Beneath this line is the data. Output exactly the lines from the line with "wine bottle: present" to the line with "wall art: none [44,79,131,145]", both ends included, and nothing more.

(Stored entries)
--- START ---

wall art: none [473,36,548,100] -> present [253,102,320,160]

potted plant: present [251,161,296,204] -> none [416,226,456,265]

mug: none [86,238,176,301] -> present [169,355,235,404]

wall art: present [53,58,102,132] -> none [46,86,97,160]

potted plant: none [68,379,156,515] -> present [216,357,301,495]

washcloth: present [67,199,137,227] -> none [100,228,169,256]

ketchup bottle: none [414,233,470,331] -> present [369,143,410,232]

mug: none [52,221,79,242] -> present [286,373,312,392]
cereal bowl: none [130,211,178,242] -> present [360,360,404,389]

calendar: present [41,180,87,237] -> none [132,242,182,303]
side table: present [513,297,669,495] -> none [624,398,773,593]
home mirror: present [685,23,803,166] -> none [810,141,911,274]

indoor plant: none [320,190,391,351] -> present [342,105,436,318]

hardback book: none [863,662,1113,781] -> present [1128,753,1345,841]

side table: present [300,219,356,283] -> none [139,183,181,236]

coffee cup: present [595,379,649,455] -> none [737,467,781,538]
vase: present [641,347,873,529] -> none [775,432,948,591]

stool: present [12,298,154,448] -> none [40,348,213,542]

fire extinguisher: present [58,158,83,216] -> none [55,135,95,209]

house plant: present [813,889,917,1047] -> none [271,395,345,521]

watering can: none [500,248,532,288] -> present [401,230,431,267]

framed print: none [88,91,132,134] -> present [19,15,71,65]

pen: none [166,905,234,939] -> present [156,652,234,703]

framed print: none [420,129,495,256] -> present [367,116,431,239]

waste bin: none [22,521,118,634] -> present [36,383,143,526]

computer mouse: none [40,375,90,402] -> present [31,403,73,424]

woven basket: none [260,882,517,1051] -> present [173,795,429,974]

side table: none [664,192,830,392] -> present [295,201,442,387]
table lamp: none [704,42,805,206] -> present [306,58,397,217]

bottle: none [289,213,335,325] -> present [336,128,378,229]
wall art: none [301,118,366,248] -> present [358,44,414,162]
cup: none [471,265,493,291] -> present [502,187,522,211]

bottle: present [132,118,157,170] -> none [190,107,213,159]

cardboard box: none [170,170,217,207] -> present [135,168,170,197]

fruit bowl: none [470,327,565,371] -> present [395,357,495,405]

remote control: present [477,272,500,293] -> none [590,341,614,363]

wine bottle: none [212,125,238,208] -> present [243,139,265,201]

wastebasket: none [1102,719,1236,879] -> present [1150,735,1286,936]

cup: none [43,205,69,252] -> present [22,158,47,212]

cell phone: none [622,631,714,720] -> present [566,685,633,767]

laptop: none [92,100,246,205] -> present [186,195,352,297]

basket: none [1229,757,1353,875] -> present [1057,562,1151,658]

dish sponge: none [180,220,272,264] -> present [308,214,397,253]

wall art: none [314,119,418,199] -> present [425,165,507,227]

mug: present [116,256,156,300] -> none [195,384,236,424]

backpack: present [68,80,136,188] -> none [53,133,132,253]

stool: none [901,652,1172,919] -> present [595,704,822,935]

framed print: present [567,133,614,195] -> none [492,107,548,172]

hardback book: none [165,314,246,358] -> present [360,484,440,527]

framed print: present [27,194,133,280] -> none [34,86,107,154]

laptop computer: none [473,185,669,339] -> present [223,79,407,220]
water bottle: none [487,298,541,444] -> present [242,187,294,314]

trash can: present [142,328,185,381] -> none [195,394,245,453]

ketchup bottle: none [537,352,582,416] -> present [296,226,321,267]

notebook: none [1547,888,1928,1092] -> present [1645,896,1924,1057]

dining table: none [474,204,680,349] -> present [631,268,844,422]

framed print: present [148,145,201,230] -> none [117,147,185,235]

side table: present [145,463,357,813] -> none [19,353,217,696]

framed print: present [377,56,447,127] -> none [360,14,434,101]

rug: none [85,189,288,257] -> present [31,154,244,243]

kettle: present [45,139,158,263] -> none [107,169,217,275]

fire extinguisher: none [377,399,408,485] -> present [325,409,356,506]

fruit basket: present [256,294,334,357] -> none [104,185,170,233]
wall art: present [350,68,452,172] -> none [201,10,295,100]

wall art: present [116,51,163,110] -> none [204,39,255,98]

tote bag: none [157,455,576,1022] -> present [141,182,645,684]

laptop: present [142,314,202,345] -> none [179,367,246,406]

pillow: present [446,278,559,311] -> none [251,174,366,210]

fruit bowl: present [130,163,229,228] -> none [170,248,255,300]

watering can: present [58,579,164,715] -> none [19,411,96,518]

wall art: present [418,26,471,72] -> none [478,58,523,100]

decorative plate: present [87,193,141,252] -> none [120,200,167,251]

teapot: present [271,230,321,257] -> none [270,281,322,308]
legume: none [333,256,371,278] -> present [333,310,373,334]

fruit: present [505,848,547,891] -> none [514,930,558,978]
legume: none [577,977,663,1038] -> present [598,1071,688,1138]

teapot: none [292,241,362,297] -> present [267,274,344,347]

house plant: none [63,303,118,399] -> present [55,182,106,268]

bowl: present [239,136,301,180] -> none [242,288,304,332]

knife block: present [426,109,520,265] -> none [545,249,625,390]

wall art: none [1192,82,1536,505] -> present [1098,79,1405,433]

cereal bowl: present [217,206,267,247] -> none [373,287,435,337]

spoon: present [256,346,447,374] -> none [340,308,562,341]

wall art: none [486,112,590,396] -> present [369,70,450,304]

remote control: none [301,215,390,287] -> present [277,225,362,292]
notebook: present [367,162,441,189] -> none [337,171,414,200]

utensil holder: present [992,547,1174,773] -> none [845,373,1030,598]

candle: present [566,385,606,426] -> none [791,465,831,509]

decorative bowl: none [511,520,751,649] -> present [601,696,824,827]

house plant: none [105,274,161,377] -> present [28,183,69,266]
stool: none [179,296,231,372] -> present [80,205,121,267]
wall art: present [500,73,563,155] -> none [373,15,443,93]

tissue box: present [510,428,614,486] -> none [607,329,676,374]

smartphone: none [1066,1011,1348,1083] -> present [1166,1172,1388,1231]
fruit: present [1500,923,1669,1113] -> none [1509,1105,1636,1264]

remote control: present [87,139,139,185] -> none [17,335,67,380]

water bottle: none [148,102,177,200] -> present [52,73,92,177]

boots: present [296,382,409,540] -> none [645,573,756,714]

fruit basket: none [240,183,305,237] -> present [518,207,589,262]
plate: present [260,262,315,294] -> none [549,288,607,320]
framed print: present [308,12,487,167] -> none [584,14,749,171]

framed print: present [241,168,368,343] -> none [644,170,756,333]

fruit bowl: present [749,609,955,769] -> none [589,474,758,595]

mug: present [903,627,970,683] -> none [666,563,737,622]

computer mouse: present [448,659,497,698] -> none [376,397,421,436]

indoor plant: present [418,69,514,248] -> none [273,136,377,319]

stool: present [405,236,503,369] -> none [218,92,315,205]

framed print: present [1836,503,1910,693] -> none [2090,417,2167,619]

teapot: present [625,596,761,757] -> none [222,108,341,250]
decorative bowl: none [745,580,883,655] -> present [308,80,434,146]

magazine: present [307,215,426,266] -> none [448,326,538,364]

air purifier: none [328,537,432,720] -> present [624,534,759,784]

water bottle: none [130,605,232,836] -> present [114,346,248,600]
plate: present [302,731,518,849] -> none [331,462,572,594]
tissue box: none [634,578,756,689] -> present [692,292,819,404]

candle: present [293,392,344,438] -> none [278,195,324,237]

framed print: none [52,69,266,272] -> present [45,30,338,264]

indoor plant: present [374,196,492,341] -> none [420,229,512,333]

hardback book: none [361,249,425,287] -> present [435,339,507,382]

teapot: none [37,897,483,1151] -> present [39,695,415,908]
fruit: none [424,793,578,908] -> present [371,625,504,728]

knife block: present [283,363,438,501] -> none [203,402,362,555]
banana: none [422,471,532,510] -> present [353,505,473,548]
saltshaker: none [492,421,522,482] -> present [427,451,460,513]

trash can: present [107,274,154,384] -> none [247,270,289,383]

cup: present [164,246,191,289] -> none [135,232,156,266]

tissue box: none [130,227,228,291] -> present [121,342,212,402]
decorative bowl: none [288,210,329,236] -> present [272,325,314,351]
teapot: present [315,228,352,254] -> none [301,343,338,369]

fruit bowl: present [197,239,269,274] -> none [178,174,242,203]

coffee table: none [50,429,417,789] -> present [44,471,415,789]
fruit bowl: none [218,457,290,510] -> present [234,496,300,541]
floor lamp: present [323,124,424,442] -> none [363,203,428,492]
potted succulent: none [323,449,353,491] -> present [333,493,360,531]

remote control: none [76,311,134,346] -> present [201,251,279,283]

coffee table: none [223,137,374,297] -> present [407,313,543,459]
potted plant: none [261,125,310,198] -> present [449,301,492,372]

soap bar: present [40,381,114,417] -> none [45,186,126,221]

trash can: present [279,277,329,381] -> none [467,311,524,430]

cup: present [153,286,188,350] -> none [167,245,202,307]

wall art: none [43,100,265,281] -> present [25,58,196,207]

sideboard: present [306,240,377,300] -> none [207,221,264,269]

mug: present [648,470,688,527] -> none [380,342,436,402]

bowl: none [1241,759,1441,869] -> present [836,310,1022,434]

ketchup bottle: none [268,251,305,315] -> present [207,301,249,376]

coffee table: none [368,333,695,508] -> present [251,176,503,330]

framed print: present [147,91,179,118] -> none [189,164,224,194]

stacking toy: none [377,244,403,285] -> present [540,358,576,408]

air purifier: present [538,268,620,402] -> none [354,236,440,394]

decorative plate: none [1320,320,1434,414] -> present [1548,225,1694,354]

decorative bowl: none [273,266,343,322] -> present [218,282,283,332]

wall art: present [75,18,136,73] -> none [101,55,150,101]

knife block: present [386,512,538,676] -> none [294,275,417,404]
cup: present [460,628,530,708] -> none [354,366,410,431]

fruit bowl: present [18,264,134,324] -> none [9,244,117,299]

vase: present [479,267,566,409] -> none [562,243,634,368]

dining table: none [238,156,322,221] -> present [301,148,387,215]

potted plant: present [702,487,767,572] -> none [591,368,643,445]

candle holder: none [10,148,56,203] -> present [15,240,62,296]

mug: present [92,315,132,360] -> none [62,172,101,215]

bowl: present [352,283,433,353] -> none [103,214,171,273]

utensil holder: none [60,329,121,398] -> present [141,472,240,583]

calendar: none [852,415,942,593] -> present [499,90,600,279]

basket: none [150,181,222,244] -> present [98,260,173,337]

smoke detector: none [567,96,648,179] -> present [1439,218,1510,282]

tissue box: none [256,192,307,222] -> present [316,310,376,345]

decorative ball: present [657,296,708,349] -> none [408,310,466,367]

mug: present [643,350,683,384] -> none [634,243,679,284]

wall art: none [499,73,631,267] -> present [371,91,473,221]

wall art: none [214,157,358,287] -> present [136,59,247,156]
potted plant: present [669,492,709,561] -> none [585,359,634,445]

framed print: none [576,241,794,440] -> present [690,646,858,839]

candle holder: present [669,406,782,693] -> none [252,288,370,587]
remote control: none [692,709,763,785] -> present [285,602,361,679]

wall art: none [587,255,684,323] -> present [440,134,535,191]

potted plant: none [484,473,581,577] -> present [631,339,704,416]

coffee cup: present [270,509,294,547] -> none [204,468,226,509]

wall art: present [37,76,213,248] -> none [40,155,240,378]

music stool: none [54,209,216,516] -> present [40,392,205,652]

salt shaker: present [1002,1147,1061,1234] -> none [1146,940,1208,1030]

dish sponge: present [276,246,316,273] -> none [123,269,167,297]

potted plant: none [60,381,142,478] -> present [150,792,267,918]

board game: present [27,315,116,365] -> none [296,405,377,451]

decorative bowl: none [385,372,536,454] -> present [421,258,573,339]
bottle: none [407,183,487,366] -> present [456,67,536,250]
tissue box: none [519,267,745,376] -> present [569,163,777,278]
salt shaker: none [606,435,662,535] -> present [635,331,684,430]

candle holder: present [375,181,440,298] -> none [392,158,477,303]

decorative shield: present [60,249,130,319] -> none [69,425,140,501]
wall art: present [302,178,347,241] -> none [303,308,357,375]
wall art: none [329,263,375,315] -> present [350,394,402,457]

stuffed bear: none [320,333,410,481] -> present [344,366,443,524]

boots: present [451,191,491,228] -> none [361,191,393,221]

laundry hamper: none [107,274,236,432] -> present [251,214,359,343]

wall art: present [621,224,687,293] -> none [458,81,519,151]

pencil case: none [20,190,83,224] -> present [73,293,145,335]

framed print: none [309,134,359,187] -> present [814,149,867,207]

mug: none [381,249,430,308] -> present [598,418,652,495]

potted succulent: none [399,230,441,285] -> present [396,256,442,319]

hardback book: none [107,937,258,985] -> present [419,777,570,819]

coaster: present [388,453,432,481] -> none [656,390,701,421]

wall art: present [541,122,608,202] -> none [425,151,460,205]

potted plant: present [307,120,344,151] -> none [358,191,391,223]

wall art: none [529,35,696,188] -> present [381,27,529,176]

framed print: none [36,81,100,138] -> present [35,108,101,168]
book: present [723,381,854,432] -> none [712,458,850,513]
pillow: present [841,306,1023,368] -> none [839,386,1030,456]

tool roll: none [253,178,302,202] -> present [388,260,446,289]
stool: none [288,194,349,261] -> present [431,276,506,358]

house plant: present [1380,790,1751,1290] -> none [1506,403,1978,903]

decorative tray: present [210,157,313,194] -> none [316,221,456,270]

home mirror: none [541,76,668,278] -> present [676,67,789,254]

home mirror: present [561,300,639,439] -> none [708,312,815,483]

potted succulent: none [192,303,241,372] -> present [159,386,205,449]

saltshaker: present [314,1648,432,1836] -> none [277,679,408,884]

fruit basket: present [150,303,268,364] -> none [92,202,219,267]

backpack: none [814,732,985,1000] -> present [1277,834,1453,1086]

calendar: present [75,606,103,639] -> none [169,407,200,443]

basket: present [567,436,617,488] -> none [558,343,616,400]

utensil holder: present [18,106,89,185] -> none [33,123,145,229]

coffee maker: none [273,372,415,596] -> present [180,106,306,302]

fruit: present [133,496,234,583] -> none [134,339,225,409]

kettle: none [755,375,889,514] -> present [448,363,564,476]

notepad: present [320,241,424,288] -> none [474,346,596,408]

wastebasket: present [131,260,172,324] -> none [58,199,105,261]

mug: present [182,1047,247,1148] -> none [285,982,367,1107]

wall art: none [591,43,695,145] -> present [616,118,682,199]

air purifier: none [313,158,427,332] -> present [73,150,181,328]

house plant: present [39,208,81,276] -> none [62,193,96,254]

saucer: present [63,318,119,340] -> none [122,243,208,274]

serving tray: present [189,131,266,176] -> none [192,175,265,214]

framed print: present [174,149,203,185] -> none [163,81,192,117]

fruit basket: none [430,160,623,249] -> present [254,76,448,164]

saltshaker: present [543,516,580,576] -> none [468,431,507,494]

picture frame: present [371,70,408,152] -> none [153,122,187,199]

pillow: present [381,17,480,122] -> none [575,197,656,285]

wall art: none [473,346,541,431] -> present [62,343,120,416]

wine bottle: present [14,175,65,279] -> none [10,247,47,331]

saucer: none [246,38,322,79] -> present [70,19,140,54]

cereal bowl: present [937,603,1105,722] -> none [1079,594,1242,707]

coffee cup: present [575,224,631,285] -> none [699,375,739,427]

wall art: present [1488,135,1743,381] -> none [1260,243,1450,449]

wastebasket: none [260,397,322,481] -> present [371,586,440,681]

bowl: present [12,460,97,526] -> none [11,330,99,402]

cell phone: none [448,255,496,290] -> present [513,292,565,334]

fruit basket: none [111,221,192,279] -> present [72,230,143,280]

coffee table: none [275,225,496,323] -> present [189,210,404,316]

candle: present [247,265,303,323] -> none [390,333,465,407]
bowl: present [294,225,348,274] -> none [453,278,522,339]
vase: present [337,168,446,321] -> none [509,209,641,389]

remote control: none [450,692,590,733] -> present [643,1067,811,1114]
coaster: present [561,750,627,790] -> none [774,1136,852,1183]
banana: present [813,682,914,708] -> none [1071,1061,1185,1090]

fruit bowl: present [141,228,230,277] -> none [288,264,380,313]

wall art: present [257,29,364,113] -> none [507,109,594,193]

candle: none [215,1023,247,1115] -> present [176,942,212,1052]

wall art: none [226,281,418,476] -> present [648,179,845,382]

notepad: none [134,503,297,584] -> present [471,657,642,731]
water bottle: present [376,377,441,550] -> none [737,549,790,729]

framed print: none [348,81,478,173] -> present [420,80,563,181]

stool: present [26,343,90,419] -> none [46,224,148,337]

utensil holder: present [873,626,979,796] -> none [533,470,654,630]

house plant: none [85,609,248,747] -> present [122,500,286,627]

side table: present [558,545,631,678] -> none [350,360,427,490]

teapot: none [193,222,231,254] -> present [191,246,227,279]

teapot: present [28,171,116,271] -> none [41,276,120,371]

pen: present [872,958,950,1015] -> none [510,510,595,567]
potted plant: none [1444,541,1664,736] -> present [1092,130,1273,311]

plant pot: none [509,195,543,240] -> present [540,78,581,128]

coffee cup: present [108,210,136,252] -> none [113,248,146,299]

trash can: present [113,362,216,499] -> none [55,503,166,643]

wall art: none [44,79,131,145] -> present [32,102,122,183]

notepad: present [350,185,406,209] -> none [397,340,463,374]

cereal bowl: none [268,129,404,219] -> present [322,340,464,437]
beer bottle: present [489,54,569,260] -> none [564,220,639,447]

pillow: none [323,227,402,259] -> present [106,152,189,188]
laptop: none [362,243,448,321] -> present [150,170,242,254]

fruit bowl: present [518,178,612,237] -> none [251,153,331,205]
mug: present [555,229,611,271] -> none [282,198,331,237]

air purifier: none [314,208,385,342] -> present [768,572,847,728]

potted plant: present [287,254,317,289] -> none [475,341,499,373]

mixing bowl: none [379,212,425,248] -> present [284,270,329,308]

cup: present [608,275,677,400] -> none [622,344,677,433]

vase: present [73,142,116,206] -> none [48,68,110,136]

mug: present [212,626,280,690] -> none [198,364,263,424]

--- END ---

_Expected answer_
wine bottle: present [14,175,65,279] -> none [10,247,47,331]

saucer: none [246,38,322,79] -> present [70,19,140,54]

cereal bowl: present [937,603,1105,722] -> none [1079,594,1242,707]

coffee cup: present [575,224,631,285] -> none [699,375,739,427]

wall art: present [1488,135,1743,381] -> none [1260,243,1450,449]

wastebasket: none [260,397,322,481] -> present [371,586,440,681]

bowl: present [12,460,97,526] -> none [11,330,99,402]

cell phone: none [448,255,496,290] -> present [513,292,565,334]

fruit basket: none [111,221,192,279] -> present [72,230,143,280]

coffee table: none [275,225,496,323] -> present [189,210,404,316]

candle: present [247,265,303,323] -> none [390,333,465,407]
bowl: present [294,225,348,274] -> none [453,278,522,339]
vase: present [337,168,446,321] -> none [509,209,641,389]

remote control: none [450,692,590,733] -> present [643,1067,811,1114]
coaster: present [561,750,627,790] -> none [774,1136,852,1183]
banana: present [813,682,914,708] -> none [1071,1061,1185,1090]

fruit bowl: present [141,228,230,277] -> none [288,264,380,313]

wall art: present [257,29,364,113] -> none [507,109,594,193]

candle: none [215,1023,247,1115] -> present [176,942,212,1052]

wall art: none [226,281,418,476] -> present [648,179,845,382]

notepad: none [134,503,297,584] -> present [471,657,642,731]
water bottle: present [376,377,441,550] -> none [737,549,790,729]

framed print: none [348,81,478,173] -> present [420,80,563,181]

stool: present [26,343,90,419] -> none [46,224,148,337]

utensil holder: present [873,626,979,796] -> none [533,470,654,630]

house plant: none [85,609,248,747] -> present [122,500,286,627]

side table: present [558,545,631,678] -> none [350,360,427,490]

teapot: none [193,222,231,254] -> present [191,246,227,279]

teapot: present [28,171,116,271] -> none [41,276,120,371]

pen: present [872,958,950,1015] -> none [510,510,595,567]
potted plant: none [1444,541,1664,736] -> present [1092,130,1273,311]

plant pot: none [509,195,543,240] -> present [540,78,581,128]

coffee cup: present [108,210,136,252] -> none [113,248,146,299]

trash can: present [113,362,216,499] -> none [55,503,166,643]

wall art: none [44,79,131,145] -> present [32,102,122,183]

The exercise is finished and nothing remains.